1. A method of identifying a microbe or a virus in a sample, comprising:

(i) receiving a single cell RNA sequencing dataset for the sample;
(ii) detecting microbial or viral nucleic acids in the dataset; and
(iii) identifying the microbe or the virus in the sample when a microbial or viral nucleic acid indicative of the presence of the microbe or the virus is detected in the dataset.

2-5. (canceled)

6. A method of identifying biomarkers for diagnosing a cancer in a subject, or predicting a survival outcome in a cancer subject, comprising:

(i) receiving single cell RNA sequencing datasets for at least two cohorts, wherein at least one cohort comprises one or more first subjects and at least one cohort comprises one or more second subjects;
(ii) identifying microbial genera using the datasets, wherein the identifying generates at least one microbial genera signature for the first subjects and at least one microbial genera signature for the second subjects; and
(iii) selecting microbial genera differentially present in the at least one microbial genera signature for the one or more first subjects compared to the at least one microbial genera signature for the one or more second subjects, wherein the selecting generates a differentiating microbial genera signature that distinguishes a first subject from a second subject: wherein
the first subject is a cancer subject, and the second subject is a non-cancer subject; or
the first subject is a good survival outcome cancer subject, and the second subject is a poor survival outcome cancer subject.

7-8. (canceled)

9. The method of claim 6, wherein:

the at least one microbial genera signature for the one or more first subjects comprises a signed microbial genera signature and/or an absolute valued microbial genera signature.

10-13. (canceled)

14. A method of determining T-cell microenvironment reaction in a cancer subject, comprising:

(i) receiving a single cell RNA sequencing dataset for T-cells from the subject;
(ii) determining the expression level of one or more of the genes of Table 2 in the T-cells; and
(iii) comparing the expression level of the one or more genes of Table 2 in the T-cells to a control using a random forest model,
thereby classifying the individual T-cells as infection microenvironment reactive or tumor microenvironment reactive.

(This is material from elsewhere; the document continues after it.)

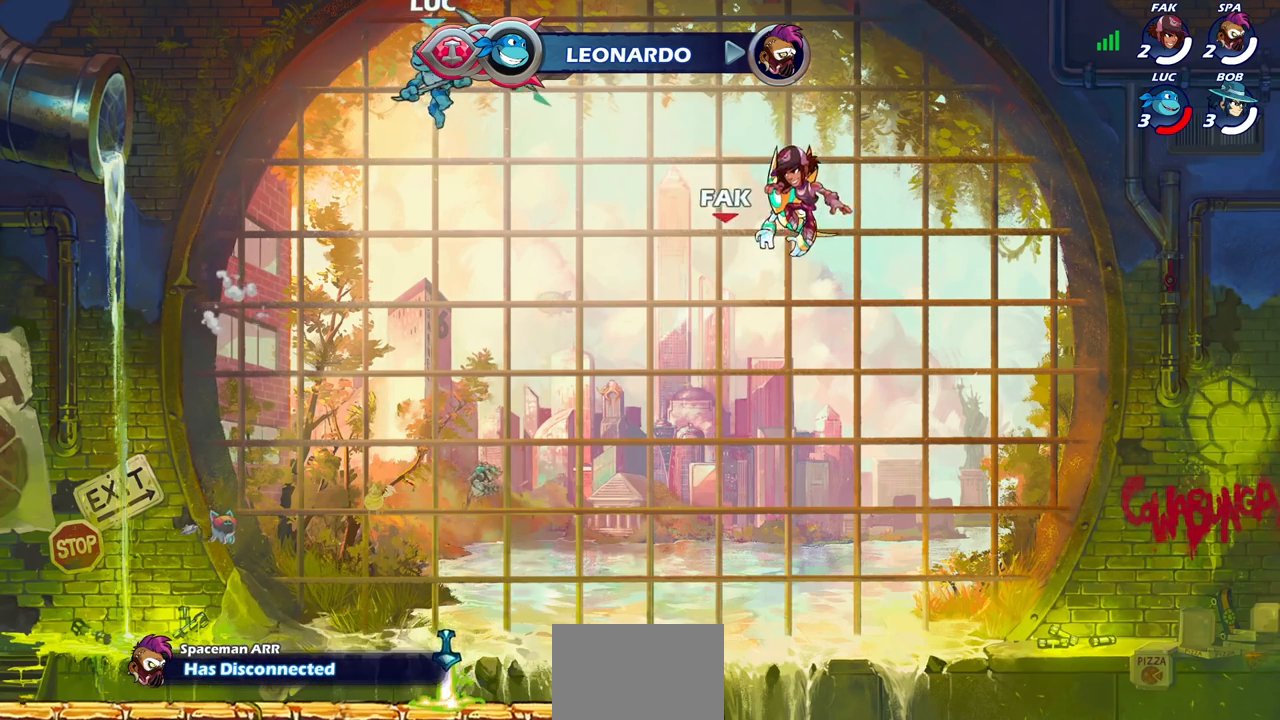
{"buttons": [], "left_stick": "center", "right_stick": "center", "events": [[83, "left_stick", "up"], [167, "R1", "down"], [250, "R1", "up"], [283, "left_stick", "center"]]}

15. The method of claim 6, wherein selecting microbial genera comprises removing microbial genera from the differentiating microbial genera signature that are not present with a p value of less than 0.05.

16. The method of claim 6, wherein the at least one microbial genera signature comprises gene expression datapoints.

17. The method of claim 6, wherein the at least one microbial genera signature comprises genes ranked based on level of differentiation.

18. The method of claim 6, wherein the datapoints are normalized before identifying differential microbial genera in the datasets.

19. The method of claim 6, further comprising validating the clinical significance, non-randomness, and/or accuracy of the differentiating microbial genera signature.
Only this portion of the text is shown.